Wanted! The Provincial government is looking for a home for several tons of black marble, currently residing in a Coquitlam storage facility.

The marble is about 12 feet high and roughly six feet wide, and that’s all there is left from Vancouver’s Centennial fountain that first sat outside the former Vancouver courthouse in 1966. It was turned off in 2014 after a leak was found in the VAG’s storage area and hauled away in 2017.

The missing centennial fountain
The Centennial fountain’s sculpture component is in storage in a government facility. Photo courtesy Ben Larsson
Designed by Robert Savery:

The Centennial fountain was designed by Robert Savery, a landscape gardener and provincial government employee. It had blue and green mosaic tiles with colours that changed at night and pumped out over 1.3 million litres of water an hour through 245 brass sprinkler heads.

This story is from Vancouver Exposed: Searching for the City’s Hidden History.

From the outset the fountain was controversial, and not because of its colonial origins. The local artistic community said the government should keep out of the fountain business and put all public art to a competition. “[Government] employees aren’t qualified to design works of art or sculpture. They are incompetent in these fields of art,” said Frank Low-Beer, chair of the community arts council committee.

the Centennial fountain
The Centennial Fountain replaced Charles Marega’s from 1912. His fountain languished in storage until 1983 when the VAG moved into the building, and it was installed at the Hornby Street side.
Alex Von Svoboda:

In the centre of the fountain stood a marble sculpture designed by artist Alex von Svoboda, reputedly an Austrian count who immigrated to Toronto after World War 11.

Over the next five decades, the fountain endured visits from canoeists, waders and pranksters with soapsuds. It was the meeting place and rallying point for dozens of public demonstrations including Grey Cup rioters and anti-war protesters in the 1960s, 4/20 cannabis smoke-ins and the tent city of Occupy Vancouver in 2011.

→ Actions to take
(1) Name every person mentioned by name in the passage on Vancouver's Centennial fountain.
(2) Write the next part of the passage on Vancouver's Centennial fountain, starting after its final sentence.

→ Data
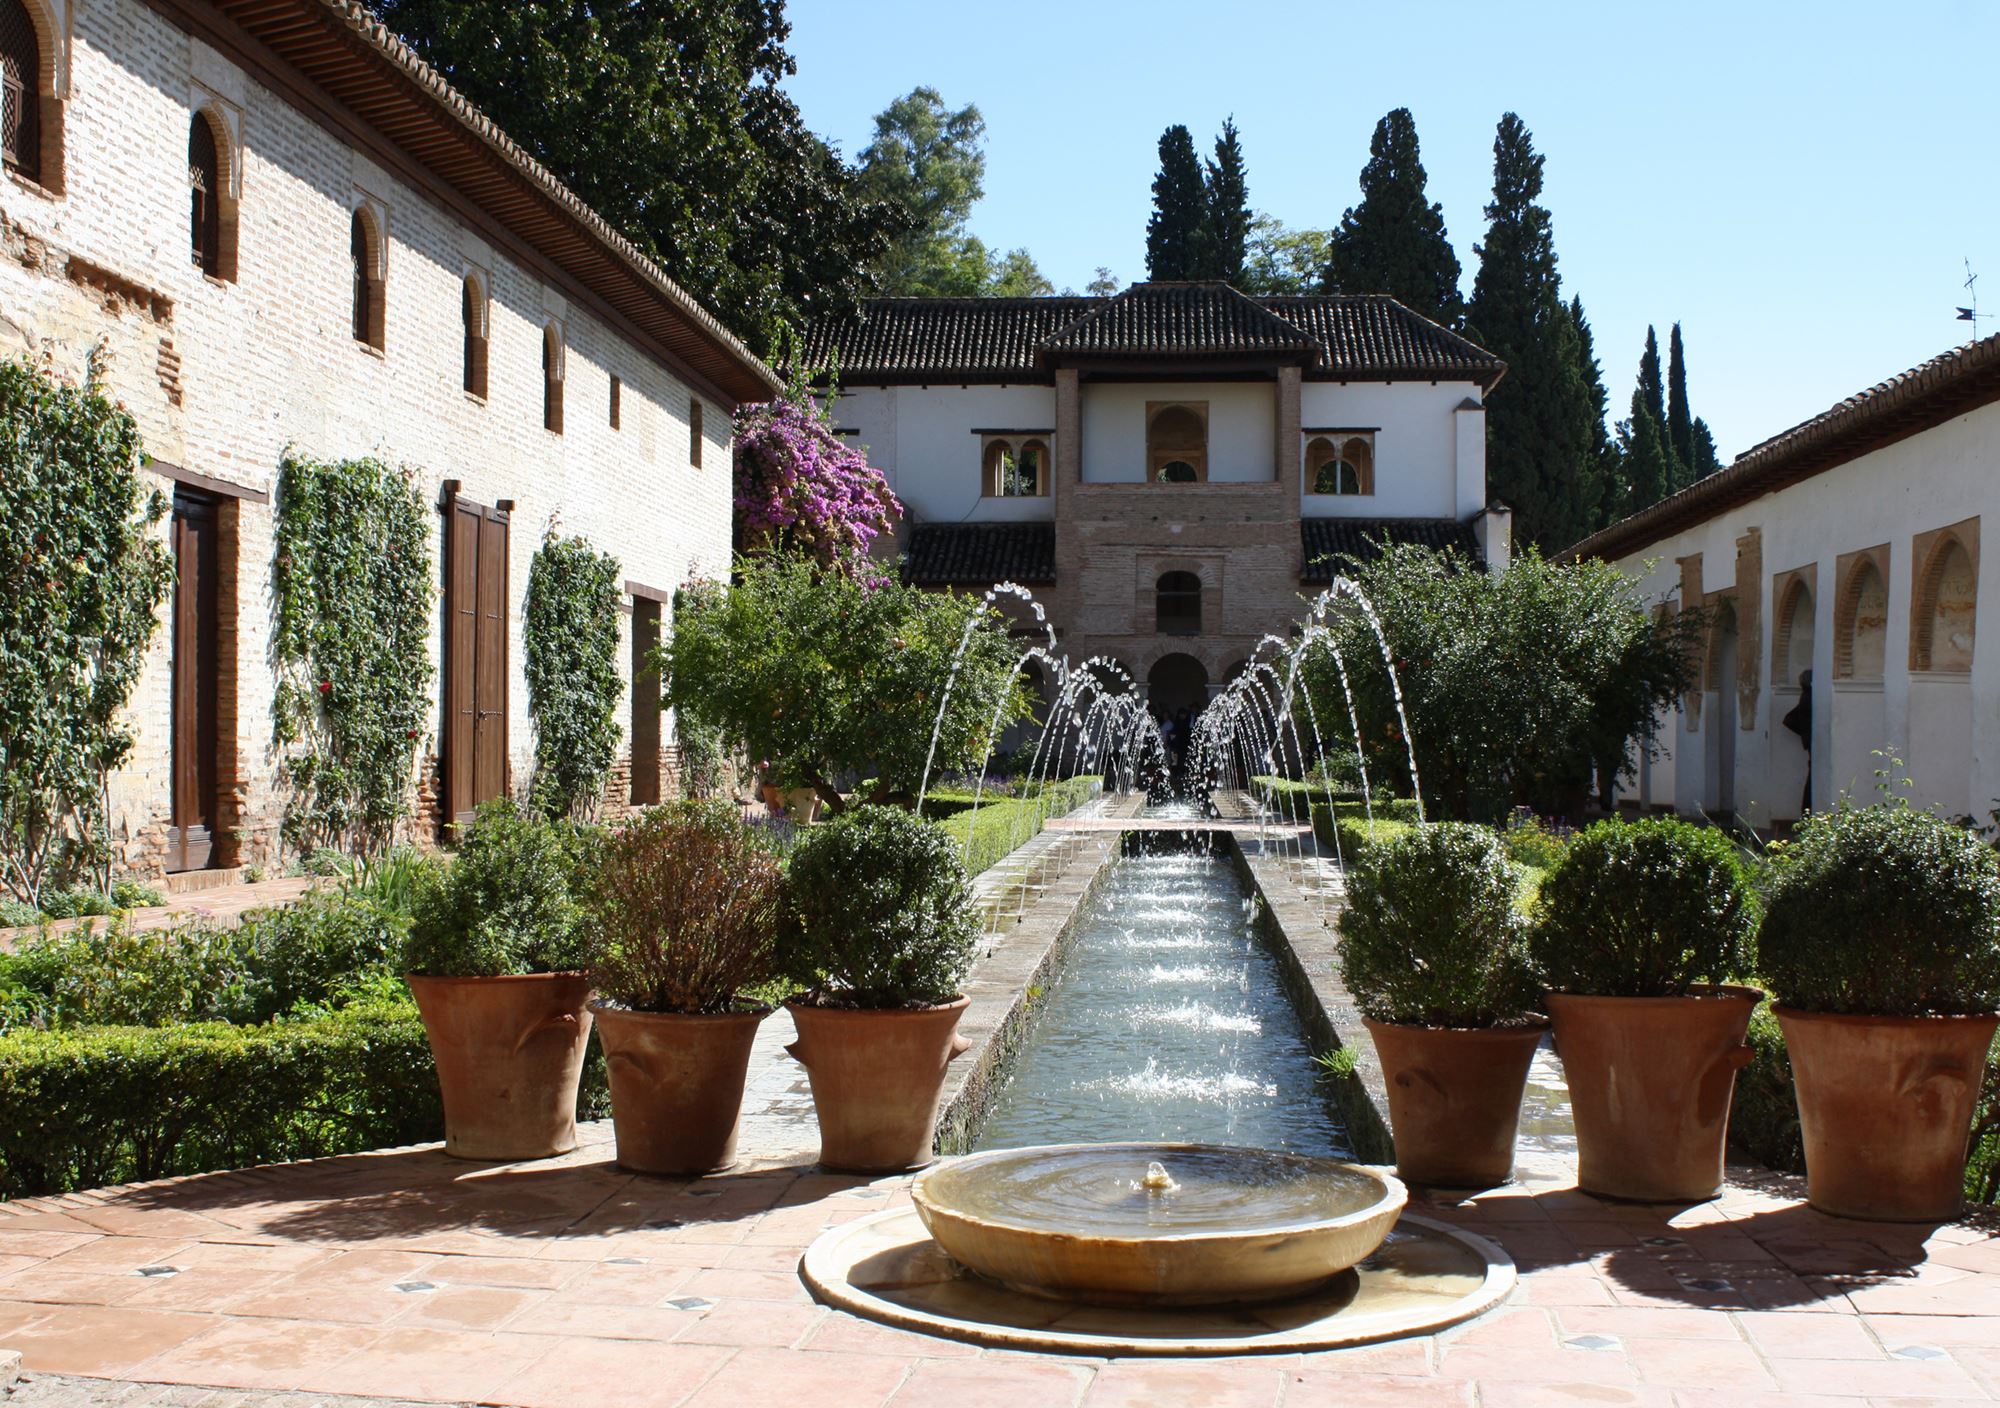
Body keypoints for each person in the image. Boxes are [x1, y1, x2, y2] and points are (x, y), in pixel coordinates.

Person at [1781, 669, 1812, 815]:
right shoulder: (1810, 697)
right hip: (1813, 742)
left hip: (1810, 741)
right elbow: (1789, 720)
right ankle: (1807, 813)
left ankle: (1807, 814)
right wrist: (1808, 734)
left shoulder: (1806, 696)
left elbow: (1790, 719)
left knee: (1813, 776)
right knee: (1813, 778)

→ Answers
(1)
- Ben Larsson
- Robert Savery
- Frank Low-Beer
- Charles Marega
- Alex von Svoboda

(2)
Ben Larsson of the provincial government’s asset management branch, has been the sculpture’s reluctant custodian for the past six years. He needs the space and if he doesn’t find a home for it soon, it will be carted off and demolished.

The Centennial Fountain
The Centennial fountain was a $45,000 gift from the Province to the City of Vancouver in celebration of the 100th anniversary of the colonial union of Vancouver Island and the mainland. Courtesy Vancouver Archives, 1969
Expensive to fix:

Ben’s a nice guy, but he’s not the world’s best salesperson. He says the sculpture is cracked and in two pieces. An informal verbal assessment conducted by staff six years ago estimated the cost to fix the rock would be $250,000. Add another twenty-five grand to move it, he says.

“Short of sticking it out in a forest on its own, there’s no place where we can store it and no funds to pay for it,” says Ben. “The amount of money that is required to restore and relocate this thing is astronomical and there’s not a lot of public appetite for that.”

Here’s the thing. If nobody else is willing to step up, please drop the marble sculpture on my front lawn. Forget the $250,000, I’ll make do with a tube of Super Glue and some duct tape.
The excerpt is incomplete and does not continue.